The Medicare Challenge--Posner's Comment
Becker makes the ingenious suggestion that the effect of adding drug coverage to the Medicare program is to prevent spending on drugs from growing as rapidly as the number of persons covered by Medicare. The reason is that because the marginal cost of drugs tends to be very low; most of the costs of drugs are fixed costs of research and development. Hence the larger the number of persons eligible for Medicare drug benefits, the lower the average cost of drugs.
Nevertheless the net effect of the addition to drug coverage on total Medicare spending is likely to be a substantial expansion in the total cost of Medicare. As of January of this year, 25 million persons had enrolled in Medicare Part D (the drug part), and the total annual expense to Medicare is estimated to reach $36 billion this year. As the program is only two years old, further increases in enrollment and usage can be expected, irrespective of increases in the eligible population, since more than 40 million persons receive Medicare benefits.
The net addition to Medicare costs will be less than the cost of Medicare drug coverage if drugs are a net substitute for other covered treatments. But they may not be, because there is also a complementary relation between drugs and other forms of treatment, such as surgery; to the extent that drugs reduce the pain, discomfort, or disability of surgery, they may increase the demand for surgery by reducing its nonpecuniary costs, a cost reduction that though real will not be reflected in the Medicare cost figures.
In addition, by increasing the demand for drugs, Part D will increase the net expected profits from new drugs, and thus increase the incentive to create such drugs, with the heavy fixed costs that, as Becker points out, are entailed by the development of new drugs.

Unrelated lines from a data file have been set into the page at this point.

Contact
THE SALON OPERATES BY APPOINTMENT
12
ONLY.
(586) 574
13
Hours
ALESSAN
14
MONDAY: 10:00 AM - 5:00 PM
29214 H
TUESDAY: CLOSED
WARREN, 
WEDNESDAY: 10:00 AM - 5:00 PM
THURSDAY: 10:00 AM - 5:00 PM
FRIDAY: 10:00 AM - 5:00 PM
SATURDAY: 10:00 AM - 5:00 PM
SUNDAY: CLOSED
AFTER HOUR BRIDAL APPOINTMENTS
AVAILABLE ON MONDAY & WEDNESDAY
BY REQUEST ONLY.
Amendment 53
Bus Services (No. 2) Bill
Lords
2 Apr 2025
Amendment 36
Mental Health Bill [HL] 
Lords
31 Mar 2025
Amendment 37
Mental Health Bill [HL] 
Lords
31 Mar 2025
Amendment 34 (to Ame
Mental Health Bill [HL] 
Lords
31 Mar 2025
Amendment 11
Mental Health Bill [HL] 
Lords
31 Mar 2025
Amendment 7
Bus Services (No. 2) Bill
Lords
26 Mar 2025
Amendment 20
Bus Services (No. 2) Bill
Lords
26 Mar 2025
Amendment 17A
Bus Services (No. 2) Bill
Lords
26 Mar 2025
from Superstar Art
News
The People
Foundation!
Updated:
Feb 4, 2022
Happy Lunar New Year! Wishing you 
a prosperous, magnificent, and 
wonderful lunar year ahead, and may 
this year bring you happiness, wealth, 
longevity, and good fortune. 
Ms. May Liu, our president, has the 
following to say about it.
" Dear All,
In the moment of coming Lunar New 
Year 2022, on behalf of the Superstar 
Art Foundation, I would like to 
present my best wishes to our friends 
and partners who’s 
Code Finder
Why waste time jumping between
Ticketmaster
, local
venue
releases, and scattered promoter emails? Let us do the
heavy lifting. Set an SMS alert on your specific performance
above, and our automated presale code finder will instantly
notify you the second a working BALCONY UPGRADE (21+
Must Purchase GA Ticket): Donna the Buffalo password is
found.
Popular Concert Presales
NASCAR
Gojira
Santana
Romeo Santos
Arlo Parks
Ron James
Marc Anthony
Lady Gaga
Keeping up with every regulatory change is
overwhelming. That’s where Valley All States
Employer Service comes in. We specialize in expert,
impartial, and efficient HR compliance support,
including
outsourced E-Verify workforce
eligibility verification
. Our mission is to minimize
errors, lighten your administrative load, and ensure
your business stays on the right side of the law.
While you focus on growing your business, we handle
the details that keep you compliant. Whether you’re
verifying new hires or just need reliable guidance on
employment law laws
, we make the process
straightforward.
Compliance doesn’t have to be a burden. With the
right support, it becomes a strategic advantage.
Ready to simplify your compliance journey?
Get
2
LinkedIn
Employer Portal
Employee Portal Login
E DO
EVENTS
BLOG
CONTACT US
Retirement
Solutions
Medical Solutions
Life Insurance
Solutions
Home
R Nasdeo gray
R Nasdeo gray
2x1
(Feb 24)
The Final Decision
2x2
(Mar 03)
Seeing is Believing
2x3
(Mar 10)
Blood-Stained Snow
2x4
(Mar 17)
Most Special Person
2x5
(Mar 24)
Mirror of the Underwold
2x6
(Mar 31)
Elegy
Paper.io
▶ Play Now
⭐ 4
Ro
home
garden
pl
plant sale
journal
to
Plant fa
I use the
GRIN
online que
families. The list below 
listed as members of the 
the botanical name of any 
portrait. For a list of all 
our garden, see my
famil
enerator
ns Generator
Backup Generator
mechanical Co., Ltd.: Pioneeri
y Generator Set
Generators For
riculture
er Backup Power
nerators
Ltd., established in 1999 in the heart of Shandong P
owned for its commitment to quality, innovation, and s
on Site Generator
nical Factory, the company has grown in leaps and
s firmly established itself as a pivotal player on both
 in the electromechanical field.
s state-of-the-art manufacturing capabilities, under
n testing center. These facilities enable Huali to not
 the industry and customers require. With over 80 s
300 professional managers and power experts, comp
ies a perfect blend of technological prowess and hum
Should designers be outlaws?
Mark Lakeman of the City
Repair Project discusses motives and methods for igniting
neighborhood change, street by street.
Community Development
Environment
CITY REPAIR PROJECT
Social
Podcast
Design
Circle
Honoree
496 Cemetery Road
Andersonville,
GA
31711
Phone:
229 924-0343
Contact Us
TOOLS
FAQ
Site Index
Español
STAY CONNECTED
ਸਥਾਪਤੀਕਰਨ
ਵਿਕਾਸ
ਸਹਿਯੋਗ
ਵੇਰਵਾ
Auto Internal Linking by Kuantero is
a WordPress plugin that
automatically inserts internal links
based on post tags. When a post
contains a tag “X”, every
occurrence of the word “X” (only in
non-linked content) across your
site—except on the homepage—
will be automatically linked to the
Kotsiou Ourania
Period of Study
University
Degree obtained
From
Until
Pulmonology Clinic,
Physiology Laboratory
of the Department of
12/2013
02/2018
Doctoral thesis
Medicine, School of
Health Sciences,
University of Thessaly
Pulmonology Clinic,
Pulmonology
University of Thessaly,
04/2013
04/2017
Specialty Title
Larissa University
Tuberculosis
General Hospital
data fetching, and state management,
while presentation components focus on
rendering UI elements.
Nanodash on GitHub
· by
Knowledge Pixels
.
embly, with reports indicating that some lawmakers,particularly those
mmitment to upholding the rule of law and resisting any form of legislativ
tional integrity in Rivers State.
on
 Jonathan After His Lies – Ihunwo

Still another problem with Medicare drug coverage is that people have less aversion to popping a pill than to being operated on or otherwise confined in a hospital. The cost of surgery, as it appears to most people, includes a significant nonpecuniary element that of course is not reimbursed by public or private health insurance. Taking drugs does not impose such costs unless a drug has serious side effects. Hence the Medicare drug subsidy should cause a greater percentage increase in demand than the traditional Medicare subsidies did.
Drugs also provide an attractive but costly substitute for life-style changes designed to improve one's health. If the choice is between giving up rich food and taking a pill paid for by Medicare, the latter may be preferred though the social cost may be higher; the subsidy confronts the consumer with false alternatives from an overall social perspective, just like monopoly pricing.
The addition of drug coverage to Medicare entrenches the worst feature of the Medicare program, which is the lack of a means test. There is no reason why people who can afford to purchase health insurance that will cover their medical expenses in their old age should be subsidized by the taxpayer. There is, however, no political will to require a means test. More broadly, there is no political will to reduce public expenditures on health care. The focus of politicians is not on containing costs but rather on what has the opposite effect: expanding coverage. Congress is moving to require health insurance companies to cover mental illnesses, despite uncertainties about the efficacy of treatments for mental illness and the "cosmetic" element in the treatment of such illness because of the lack of a clear distinction between being mentally ill and simply being less happy, focused, energetic, outgoing, and, in short, successful than one would like to be. Especially because of the optional character of treatment for borderline mental "illness," demand for such treatments will be highly responsive to a subsidy, assuming the insured person who demands such treatments can shift some of the cost to the other members of his insurance pool. Notice too how the movement to require insurance coverage for mental illness will interact with Medicare drug coverage to further expand drug usage by the elderly.
In addition of course the politicians want to extend health-insurance coverage to the 40 million plus uninsured Americans, and this will increase the demand for medical services. What politicians say in a presidential-campaign year is not, however, a reliable guide to their intentions. I suspect that when the new Administration takes office in January of next year it will find that fiscal constraints preclude any significant expansion in the gargantuan federal subsidies for health care (including such indirect subsidies as imposing mandates on private insurance companies); but neither can we expect meaningful measures of cost containment.